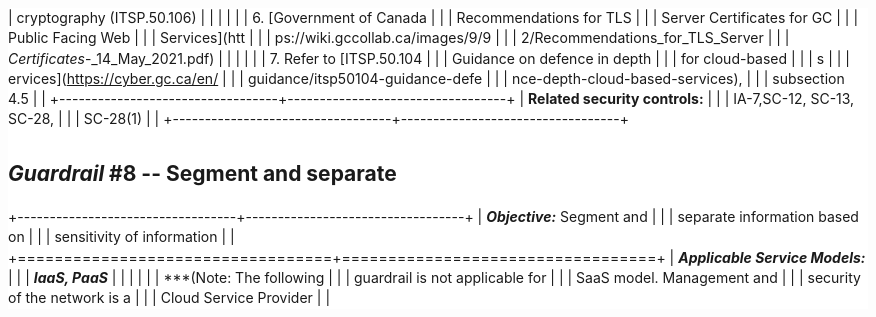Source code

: |     cryptography (ITSP.50.106)   |                                  |
|                                  |                                  |
| 6.  [Government of Canada        |                                  |
|     Recommendations for TLS      |                                  |
|     Server Certificates for GC   |                                  |
|     Public Facing Web            |                                  |
|     Services](htt                |                                  |
| ps://wiki.gccollab.ca/images/9/9 |                                  |
| 2/Recommendations_for_TLS_Server |                                  |
| _Certificates_-_14_May_2021.pdf) |                                  |
|                                  |                                  |
| 7.  Refer to [ITSP.50.104        |                                  |
|     Guidance on defence in depth |                                  |
|     for cloud-based              |                                  |
|     s                            |                                  |
| ervices](https://cyber.gc.ca/en/ |                                  |
| guidance/itsp50104-guidance-defe |                                  |
| nce-depth-cloud-based-services), |                                  |
|     subsection 4.5               |                                  |
+----------------------------------+----------------------------------+
| **Related security controls:**   |                                  |
| IA-7,SC-12, SC-13, SC-28,        |                                  |
| SC-28(1)                         |                                  |
+----------------------------------+----------------------------------+

***Guardrail*** \#8 -- Segment and separate
-------------------------------------------

+----------------------------------+----------------------------------+
| ***Objective:*** Segment and     |                                  |
| separate information based on    |                                  |
| sensitivity of information       |                                  |
+==================================+==================================+
| ***Applicable Service Models:*** |                                  |
| ***IaaS, PaaS***                 |                                  |
|                                  |                                  |
| ***(Note: The following          |                                  |
| guardrail is not applicable for  |                                  |
| SaaS model. Management and       |                                  |
| security of the network is a     |                                  |
| Cloud Service Provider           |                                  |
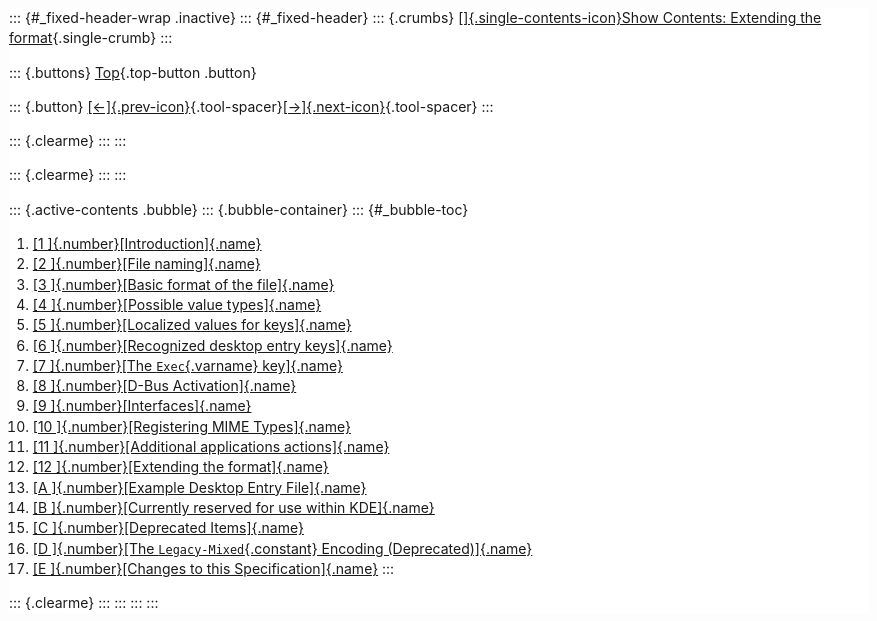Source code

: ::: {#_fixed-header-wrap .inactive}
::: {#_fixed-header}
::: {.crumbs}
[[]{.single-contents-icon}Show Contents: Extending the
format](extending.html){.single-crumb}
:::

::: {.buttons}
[Top](#){.top-button .button}

::: {.button}
[[←]{.prev-icon}](extra-actions.html "11. Additional applications actions"){.tool-spacer}[[→]{.next-icon}](example.html "A. Example Desktop Entry File"){.tool-spacer}
:::

::: {.clearme}
:::
:::

::: {.clearme}
:::
:::

::: {.active-contents .bubble}
::: {.bubble-container}
::: {#_bubble-toc}
1.  [[1 ]{.number}[Introduction]{.name}](index.html#introduction)
2.  [[2 ]{.number}[File naming]{.name}](file-naming.html)
3.  [[3 ]{.number}[Basic format of the file]{.name}](basic-format.html)
4.  [[4 ]{.number}[Possible value types]{.name}](value-types.html)
5.  [[5 ]{.number}[Localized values for
    keys]{.name}](localized-keys.html)
6.  [[6 ]{.number}[Recognized desktop entry
    keys]{.name}](recognized-keys.html)
7.  [[7 ]{.number}[The `Exec`{.varname}
    key]{.name}](exec-variables.html)
8.  [[8 ]{.number}[D-Bus Activation]{.name}](dbus.html)
9.  [[9 ]{.number}[Interfaces]{.name}](interfaces.html)
10. [[10 ]{.number}[Registering MIME Types]{.name}](mime-types.html)
11. [[11 ]{.number}[Additional applications
    actions]{.name}](extra-actions.html)
12. [[12 ]{.number}[Extending the format]{.name}](extending.html)
13. [[A ]{.number}[Example Desktop Entry File]{.name}](example.html)
14. [[B ]{.number}[Currently reserved for use within
    KDE]{.name}](kde-items.html)
15. [[C ]{.number}[Deprecated Items]{.name}](deprecated-items.html)
16. [[D ]{.number}[The `Legacy-Mixed`{.constant} Encoding
    (Deprecated)]{.name}](legacy-mixed.html)
17. [[E ]{.number}[Changes to this Specification]{.name}](ape.html)
:::

::: {.clearme}
:::
:::
:::
:::
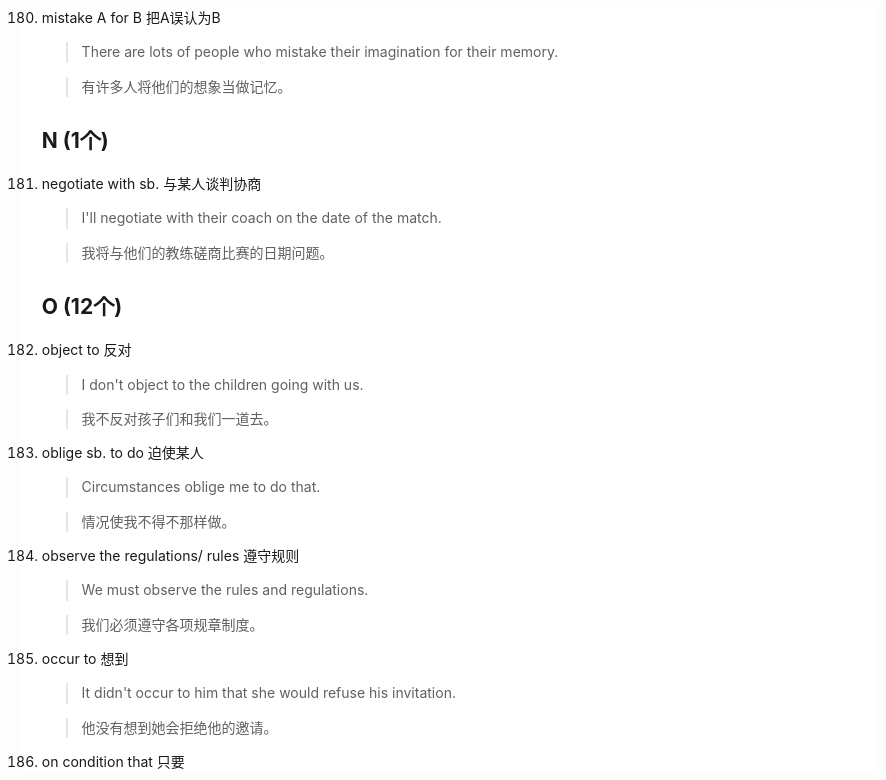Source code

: 180. mistake A for B  把A误认为B

     

     > There are lots of people who mistake their imagination for their memory. 

     > 有许多人将他们的想象当做记忆。

     

     ## N (1个)



181. negotiate with sb.  与某人谈判协商

     

     > I'll negotiate with their coach on the date of the match. 

     > 我将与他们的教练磋商比赛的日期问题。

     

     ## O (12个)



182. object to  反对

     

     > I don't object to the children going with us. 

     > 我不反对孩子们和我们一道去。



183. oblige sb. to do  迫使某人

     

     > Circumstances oblige me to do that. 

     > 情况使我不得不那样做。



184. observe the regulations/ rules  遵守规则

     

     > We must observe the rules and regulations. 

     > 我们必须遵守各项规章制度。



185. occur to  想到

     

     > It didn't occur to him that she would refuse his invitation. 

     > 他没有想到她会拒绝他的邀请。



186. on condition that  只要

     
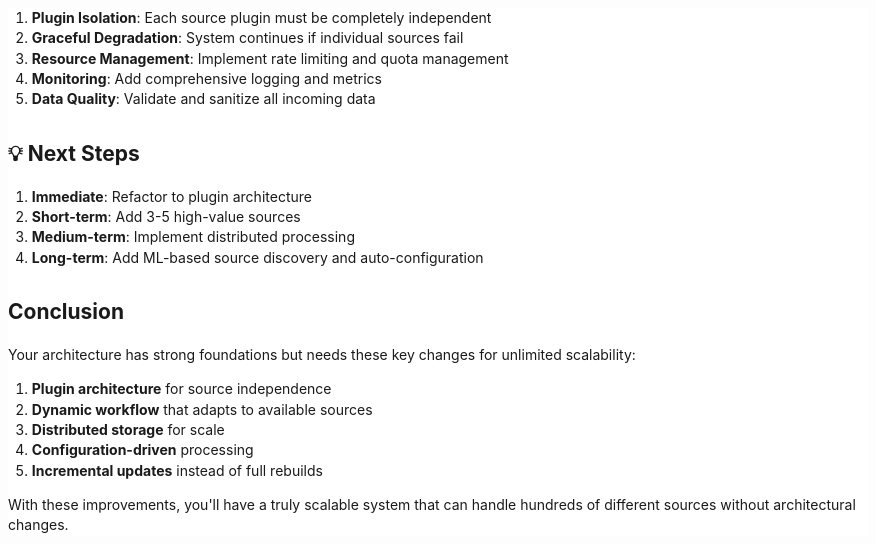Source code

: 1. **Plugin Isolation**: Each source plugin must be completely independent
2. **Graceful Degradation**: System continues if individual sources fail
3. **Resource Management**: Implement rate limiting and quota management
4. **Monitoring**: Add comprehensive logging and metrics
5. **Data Quality**: Validate and sanitize all incoming data

## 💡 Next Steps

1. **Immediate**: Refactor to plugin architecture
2. **Short-term**: Add 3-5 high-value sources
3. **Medium-term**: Implement distributed processing
4. **Long-term**: Add ML-based source discovery and auto-configuration

## Conclusion

Your architecture has strong foundations but needs these key changes for unlimited scalability:

1. **Plugin architecture** for source independence
2. **Dynamic workflow** that adapts to available sources
3. **Distributed storage** for scale
4. **Configuration-driven** processing
5. **Incremental updates** instead of full rebuilds

With these improvements, you'll have a truly scalable system that can handle hundreds of different sources without architectural changes.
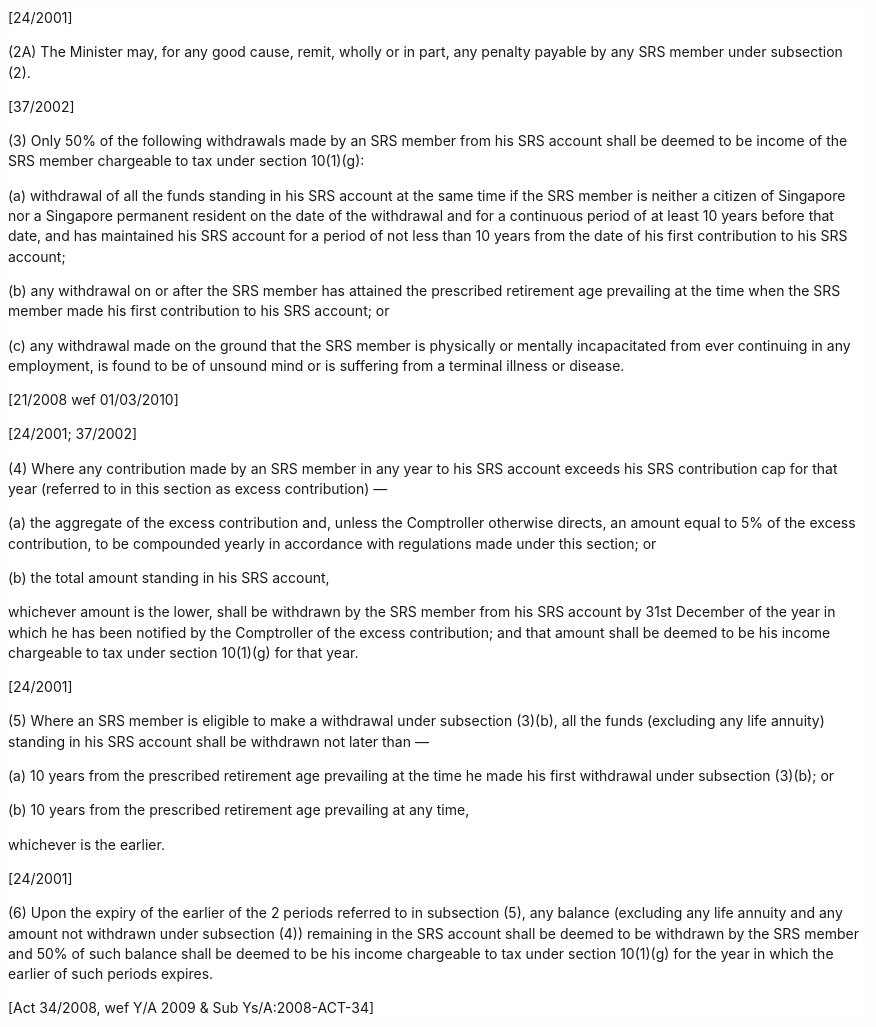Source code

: [24/2001]

(2A) The Minister may, for any good cause, remit, wholly or in part, any penalty payable by any SRS member under subsection (2).

[37/2002]

(3) Only 50% of the following withdrawals made by an SRS member from his SRS account shall be deemed to be income of the SRS member chargeable to tax under section 10(1)(g):

(a) withdrawal of all the funds standing in his SRS account at the same time if the SRS member is neither a citizen of Singapore nor a Singapore permanent resident on the date of the withdrawal and for a continuous period of at least 10 years before that date, and has maintained his SRS account for a period of not less than 10 years from the date of his first contribution to his SRS account;

(b) any withdrawal on or after the SRS member has attained the prescribed retirement age prevailing at the time when the SRS member made his first contribution to his SRS account; or

(c) any withdrawal made on the ground that the SRS member is physically or mentally incapacitated from ever continuing in any employment, is found to be of unsound mind or is suffering from a terminal illness or disease.

[21/2008 wef 01/03/2010]

[24/2001; 37/2002]

(4) Where any contribution made by an SRS member in any year to his SRS account exceeds his SRS contribution cap for that year (referred to in this section as excess contribution) —

(a) the aggregate of the excess contribution and, unless the Comptroller otherwise directs, an amount equal to 5% of the excess contribution, to be compounded yearly in accordance with regulations made under this section; or

(b) the total amount standing in his SRS account,

whichever amount is the lower, shall be withdrawn by the SRS member from his SRS account by 31st December of the year in which he has been notified by the Comptroller of the excess contribution; and that amount shall be deemed to be his income chargeable to tax under section 10(1)(g) for that year.

[24/2001]

(5) Where an SRS member is eligible to make a withdrawal under subsection (3)(b), all the funds (excluding any life annuity) standing in his SRS account shall be withdrawn not later than —

(a) 10 years from the prescribed retirement age prevailing at the time he made his first withdrawal under subsection (3)(b); or

(b) 10 years from the prescribed retirement age prevailing at any time,

whichever is the earlier.

[24/2001]

(6) Upon the expiry of the earlier of the 2 periods referred to in subsection (5), any balance (excluding any life annuity and any amount not withdrawn under subsection (4)) remaining in the SRS account shall be deemed to be withdrawn by the SRS member and 50% of such balance shall be deemed to be his income chargeable to tax under section 10(1)(g) for the year in which the earlier of such periods expires.

[Act 34/2008, wef Y/A 2009 & Sub Ys/A:2008-ACT-34]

**Your task**: Please edit the entries above so that "Comptroller" becomes "Commissioner" everywhere it appears, with nothing else changed. Omit the pictures from your answer.

**Task result**:
Source code

: |     cryptography (ITSP.50.106)   |                                  |
|                                  |                                  |
| 6.  [Government of Canada        |                                  |
|     Recommendations for TLS      |                                  |
|     Server Certificates for GC   |                                  |
|     Public Facing Web            |                                  |
|     Services](htt                |                                  |
| ps://wiki.gccollab.ca/images/9/9 |                                  |
| 2/Recommendations_for_TLS_Server |                                  |
| _Certificates_-_14_May_2021.pdf) |                                  |
|                                  |                                  |
| 7.  Refer to [ITSP.50.104        |                                  |
|     Guidance on defence in depth |                                  |
|     for cloud-based              |                                  |
|     s                            |                                  |
| ervices](https://cyber.gc.ca/en/ |                                  |
| guidance/itsp50104-guidance-defe |                                  |
| nce-depth-cloud-based-services), |                                  |
|     subsection 4.5               |                                  |
+----------------------------------+----------------------------------+
| **Related security controls:**   |                                  |
| IA-7,SC-12, SC-13, SC-28,        |                                  |
| SC-28(1)                         |                                  |
+----------------------------------+----------------------------------+

***Guardrail*** \#8 -- Segment and separate
-------------------------------------------

+----------------------------------+----------------------------------+
| ***Objective:*** Segment and     |                                  |
| separate information based on    |                                  |
| sensitivity of information       |                                  |
+==================================+==================================+
| ***Applicable Service Models:*** |                                  |
| ***IaaS, PaaS***                 |                                  |
|                                  |                                  |
| ***(Note: The following          |                                  |
| guardrail is not applicable for  |                                  |
| SaaS model. Management and       |                                  |
| security of the network is a     |                                  |
| Cloud Service Provider           |                                  |
Source code

: ::: {#_fixed-header-wrap .inactive}
::: {#_fixed-header}
::: {.crumbs}
[[]{.single-contents-icon}Show Contents: Extending the
format](extending.html){.single-crumb}
:::

::: {.buttons}
[Top](#){.top-button .button}

::: {.button}
[[←]{.prev-icon}](extra-actions.html "11. Additional applications actions"){.tool-spacer}[[→]{.next-icon}](example.html "A. Example Desktop Entry File"){.tool-spacer}
:::

::: {.clearme}
:::
:::

::: {.clearme}
:::
:::

::: {.active-contents .bubble}
::: {.bubble-container}
::: {#_bubble-toc}
1.  [[1 ]{.number}[Introduction]{.name}](index.html#introduction)
2.  [[2 ]{.number}[File naming]{.name}](file-naming.html)
3.  [[3 ]{.number}[Basic format of the file]{.name}](basic-format.html)
4.  [[4 ]{.number}[Possible value types]{.name}](value-types.html)
5.  [[5 ]{.number}[Localized values for
    keys]{.name}](localized-keys.html)
6.  [[6 ]{.number}[Recognized desktop entry
    keys]{.name}](recognized-keys.html)
7.  [[7 ]{.number}[The `Exec`{.varname}
    key]{.name}](exec-variables.html)
8.  [[8 ]{.number}[D-Bus Activation]{.name}](dbus.html)
9.  [[9 ]{.number}[Interfaces]{.name}](interfaces.html)
10. [[10 ]{.number}[Registering MIME Types]{.name}](mime-types.html)
11. [[11 ]{.number}[Additional applications
    actions]{.name}](extra-actions.html)
12. [[12 ]{.number}[Extending the format]{.name}](extending.html)
13. [[A ]{.number}[Example Desktop Entry File]{.name}](example.html)
14. [[B ]{.number}[Currently reserved for use within
    KDE]{.name}](kde-items.html)
15. [[C ]{.number}[Deprecated Items]{.name}](deprecated-items.html)
16. [[D ]{.number}[The `Legacy-Mixed`{.constant} Encoding
    (Deprecated)]{.name}](legacy-mixed.html)
17. [[E ]{.number}[Changes to this Specification]{.name}](ape.html)
:::

::: {.clearme}
:::
:::
:::
:::
Source code

: 180. mistake A for B  把A误认为B

     

     > There are lots of people who mistake their imagination for their memory. 

     > 有许多人将他们的想象当做记忆。

     

     ## N (1个)



181. negotiate with sb.  与某人谈判协商

     

     > I'll negotiate with their coach on the date of the match. 

     > 我将与他们的教练磋商比赛的日期问题。

     

     ## O (12个)



182. object to  反对

     

     > I don't object to the children going with us. 

     > 我不反对孩子们和我们一道去。



183. oblige sb. to do  迫使某人

     

     > Circumstances oblige me to do that. 

     > 情况使我不得不那样做。



184. observe the regulations/ rules  遵守规则

     

     > We must observe the rules and regulations. 

     > 我们必须遵守各项规章制度。



185. occur to  想到

     

     > It didn't occur to him that she would refuse his invitation. 

     > 他没有想到她会拒绝他的邀请。



186. on condition that  只要

     
Source code

: 1. **Plugin Isolation**: Each source plugin must be completely independent
2. **Graceful Degradation**: System continues if individual sources fail
3. **Resource Management**: Implement rate limiting and quota management
4. **Monitoring**: Add comprehensive logging and metrics
5. **Data Quality**: Validate and sanitize all incoming data

## 💡 Next Steps

1. **Immediate**: Refactor to plugin architecture
2. **Short-term**: Add 3-5 high-value sources
3. **Medium-term**: Implement distributed processing
4. **Long-term**: Add ML-based source discovery and auto-configuration

## Conclusion

Your architecture has strong foundations but needs these key changes for unlimited scalability:

1. **Plugin architecture** for source independence
2. **Dynamic workflow** that adapts to available sources
3. **Distributed storage** for scale
4. **Configuration-driven** processing
5. **Incremental updates** instead of full rebuilds

With these improvements, you'll have a truly scalable system that can handle hundreds of different sources without architectural changes.
Source code

: [24/2001]

(2A) The Minister may, for any good cause, remit, wholly or in part, any penalty payable by any SRS member under subsection (2).

[37/2002]

(3) Only 50% of the following withdrawals made by an SRS member from his SRS account shall be deemed to be income of the SRS member chargeable to tax under section 10(1)(g):

(a) withdrawal of all the funds standing in his SRS account at the same time if the SRS member is neither a citizen of Singapore nor a Singapore permanent resident on the date of the withdrawal and for a continuous period of at least 10 years before that date, and has maintained his SRS account for a period of not less than 10 years from the date of his first contribution to his SRS account;

(b) any withdrawal on or after the SRS member has attained the prescribed retirement age prevailing at the time when the SRS member made his first contribution to his SRS account; or

(c) any withdrawal made on the ground that the SRS member is physically or mentally incapacitated from ever continuing in any employment, is found to be of unsound mind or is suffering from a terminal illness or disease.

[21/2008 wef 01/03/2010]

[24/2001; 37/2002]

(4) Where any contribution made by an SRS member in any year to his SRS account exceeds his SRS contribution cap for that year (referred to in this section as excess contribution) —

(a) the aggregate of the excess contribution and, unless the Commissioner otherwise directs, an amount equal to 5% of the excess contribution, to be compounded yearly in accordance with regulations made under this section; or

(b) the total amount standing in his SRS account,

whichever amount is the lower, shall be withdrawn by the SRS member from his SRS account by 31st December of the year in which he has been notified by the Commissioner of the excess contribution; and that amount shall be deemed to be his income chargeable to tax under section 10(1)(g) for that year.

[24/2001]

(5) Where an SRS member is eligible to make a withdrawal under subsection (3)(b), all the funds (excluding any life annuity) standing in his SRS account shall be withdrawn not later than —

(a) 10 years from the prescribed retirement age prevailing at the time he made his first withdrawal under subsection (3)(b); or

(b) 10 years from the prescribed retirement age prevailing at any time,

whichever is the earlier.

[24/2001]

(6) Upon the expiry of the earlier of the 2 periods referred to in subsection (5), any balance (excluding any life annuity and any amount not withdrawn under subsection (4)) remaining in the SRS account shall be deemed to be withdrawn by the SRS member and 50% of such balance shall be deemed to be his income chargeable to tax under section 10(1)(g) for the year in which the earlier of such periods expires.

[Act 34/2008, wef Y/A 2009 & Sub Ys/A:2008-ACT-34]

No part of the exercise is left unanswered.